(SUPPLIED MATERIAL)
=== Section Start ===

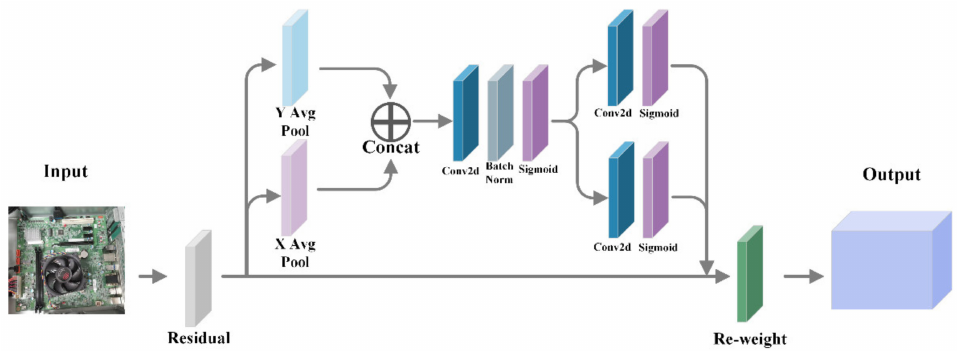
Figure 3. Coordinate Attention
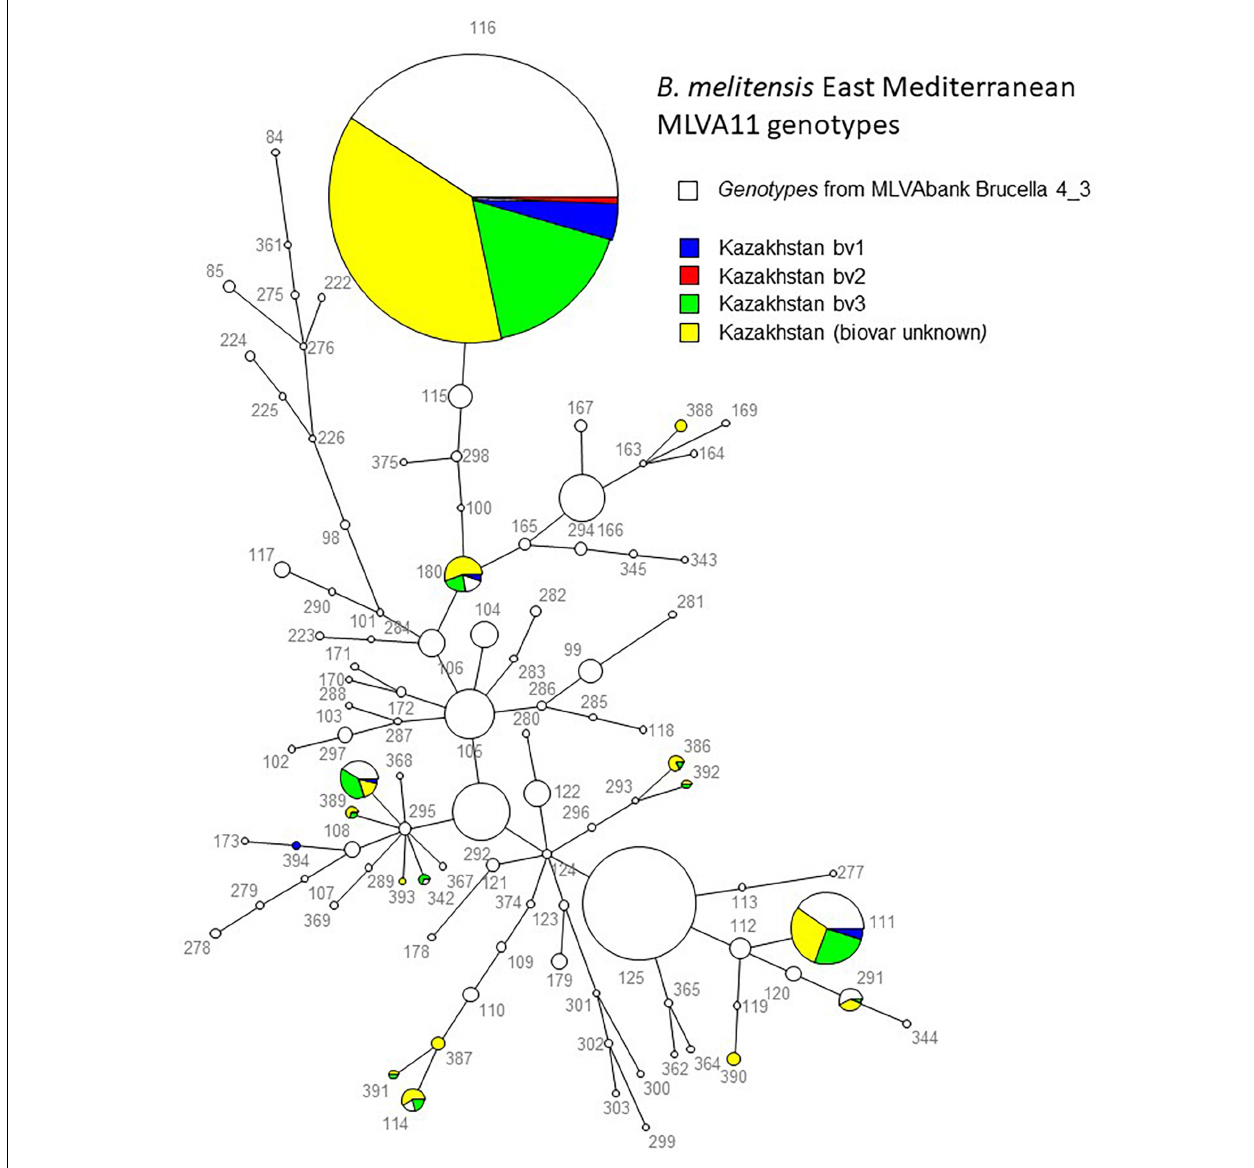
FIGURE 1 | MLVA11 in 2900 East Mediterranean B. melitensis entries including 1580 from Brucella MLVAbank version 4.3. The 1327 strains from the present study are colored. The biovar assignment is indicated when known. The numbers are the MLVA11 genotypes. The genotypes are connected by branches with a length of one or two corresponding to the categorical distance between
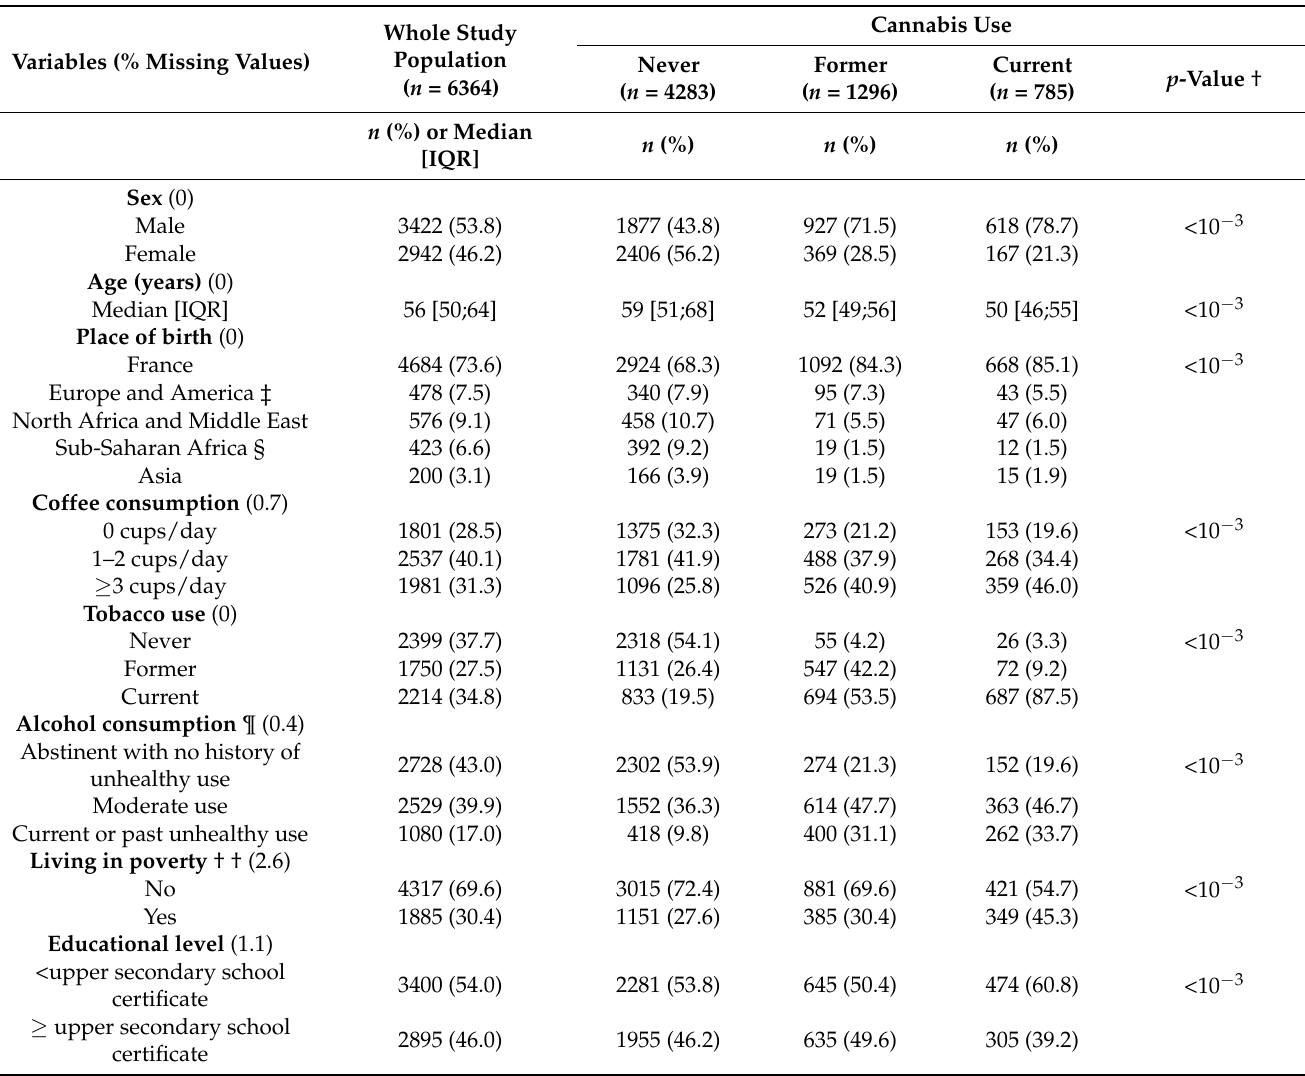
Figure 1. Flow chart of the study population (ANRS CO22 Hepather cohort). Table 1. Study population characteristics, according to cannabis use (ANRS CO22 Hepather cohort, n = 6364 patients with chronic HCV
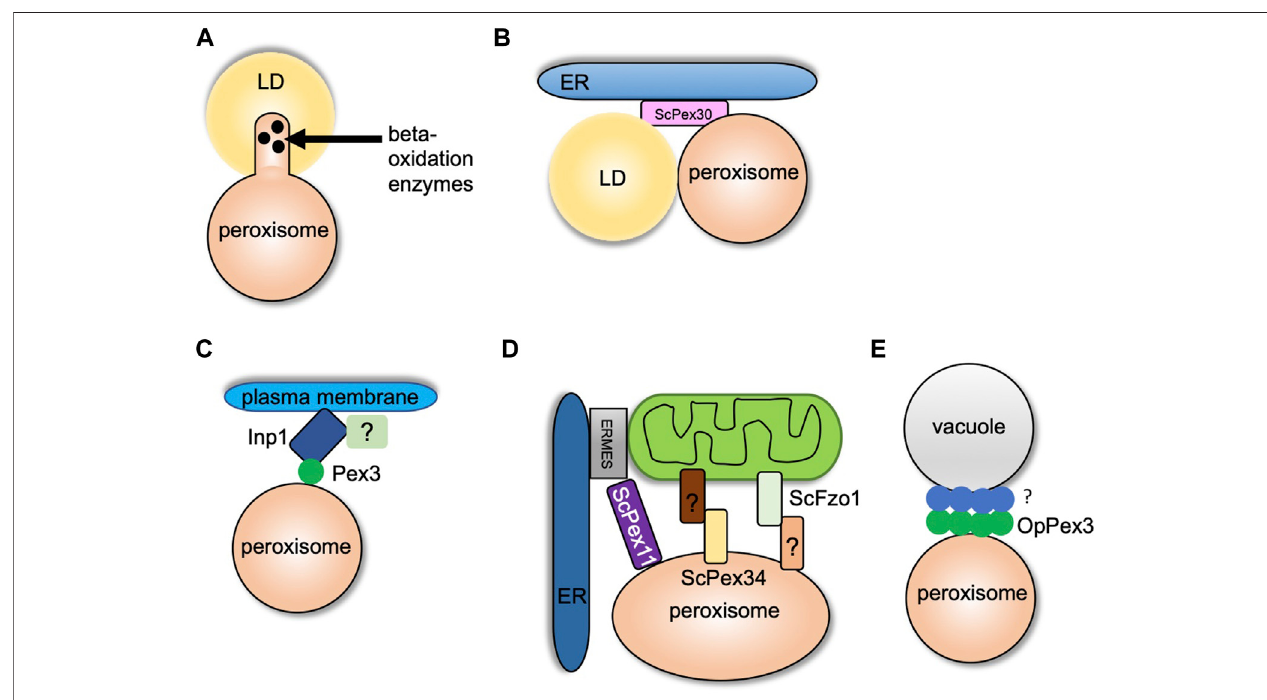
FIGURE2| Peroxisomecontactsitesinyeasts. (A) and (B) indicateperoxisome – LDcontactsites. (A) Formationofpexopodiaenrichedinbeta-oxidationenzymes into the core of LDs in peroxisome-proliferating growth conditions. (B) LDs and peroxisomes interact at the ScPex30 ER subdomains. (C) Peroxisome – plasma membranecontactsite.Inp1bindstotheplasmamembraneatsitesenrichedinPI(4,5)P2withanotherpossiblebindingpartner.Inp1tethersperoxisometotheplasma membrane by binding Pex3 localized on the peroxisomal membrane. (D) Peroxisome – mitochondria contact sites. Pex11 binds Mdm34 of the ERMEScomplex at the ER – mitochondria contact sites. Fzo1 on mitochondrial membrane contacts an unknown binding partner on peroxisomes, and Pex34 on peroxisomal membrane binds an unknown binding partner on the mitochondria. (E) Peroxisome – vacuole contact sites. OpPex3 accumulates at the peroxisome – vacuole contact sites in peroxisome-proliferating conditions or when overexpressed. The OpPex3 binding partner on the vacuolar membrane is unknown.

=== Section End ===

(ACTION ITEM) What lines above contain the word "study"? Please copy each one.

(TASK RESULT)
FIGURE 1 | MLVA11 in 2900 East Mediterranean B. melitensis entries including 1580 from Brucella MLVAbank version 4.3. The 1327 strains from the present study are colored. The biovar assignment is indicated when known. The numbers are the MLVA11 genotypes. The genotypes are connected by branches with a length of one or two corresponding to the categorical distance between
Figure 1. Flow chart of the study population (ANRS CO22 Hepather cohort). Table 1. Study population characteristics, according to cannabis use (ANRS CO22 Hepather cohort, n = 6364 patients with chronic HCV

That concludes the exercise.